WHAT YOU NEED TO DO:
(A) In the passage on coal demand and superannuation investment, rewrite the stretch from "Unlikely as it" through "biggest coal importer.", changing "coal importer" to "buyer of coal".
(B) Answer these questions from the passage on coal demand and superannuation investment:
(i) Which country is India about to overtake as the world's biggest coal importer?
(ii) How many tonnes of coal did India import last year, according to Glencore's estimate?
(iii) What has the Local Government Super fund decided not to invest in?
(C) Continue the passage on coal demand and superannuation investment from where it stops.

SOURCE EXTRACT:
* * * * * * *

Apart from the challenge of mixing environmental beliefs with investment objectives (and the risk that represents for superannuation fund members), there is the problem of rising coal demand in Asia and Africa.
Unlikely as it might seem given the recent sharp fall in the price of coal, there are signs of a recovery, especially with India about to overtake China as the world’s biggest coal importer.
Domestic production of coal in India is stagnating just as the country tries to kick-start its sluggish economy, triggering a rush by Indian electricity generators to source coal from exporting countries such as Australia.
Glencore, the world’s biggest producer of thermal coal used in electricity generation, estimates that India will lift its coal imports from last year’s 150 million tonnes to 300mt by 2020.
Australia will win some of that growing demand for coal, but members of the Local Government Super fund will not be among the beneficiaries.
The decision to not invest in coal, or any other fossil fuel, is an interesting attempt to marry ethical and financial objectives.

* * * * * * *

GIVEN DATA:
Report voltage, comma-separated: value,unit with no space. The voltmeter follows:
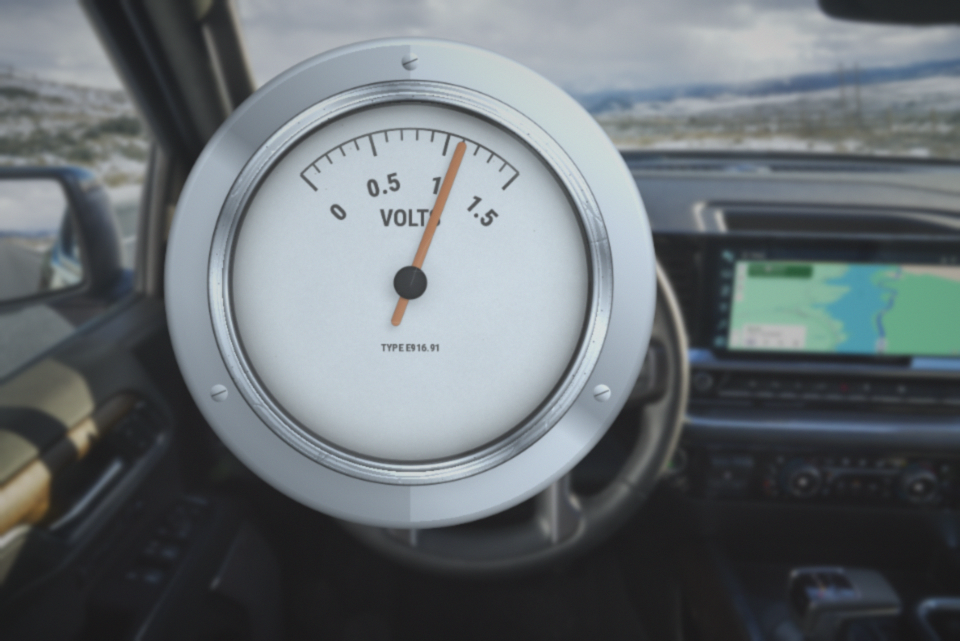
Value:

* * * * * * *

ANSWERS BY ITEM:
(A)
Unlikely as it might seem given the recent sharp fall in the price of coal, there are signs of a recovery, especially with India about to overtake China as the world’s biggest buyer of coal.

(B)
(i) China
(ii) 150 million tonnes
(iii) Coal or any other fossil fuel

(C)
At some point, members of superannuation funds will start to question whether their retirement savings should be used to achieve what are essentially political objectives or whether they are to be used to pay for the retirement of fund members.
That question should produce some interesting answers, especially if ethical funds do not deliver their promised financial returns.
Price cycle turns
IT seems like yesterday that the resources boom was behind the question of how high prices could go, whereas today the big questions are about how low they can they go.
Iron ore, today’s hot topic, appears headed for a long spell around $US80 a tonne, or lower. Gold is struggling to stay above $US1,200 an ounce. Oil is tipped to drop below $US90 a barrel, and the Australian dollar appears to be headed for less than US80 cents.
Each is a game-changing price shift. Taken together and we are indeed heading into interesting times.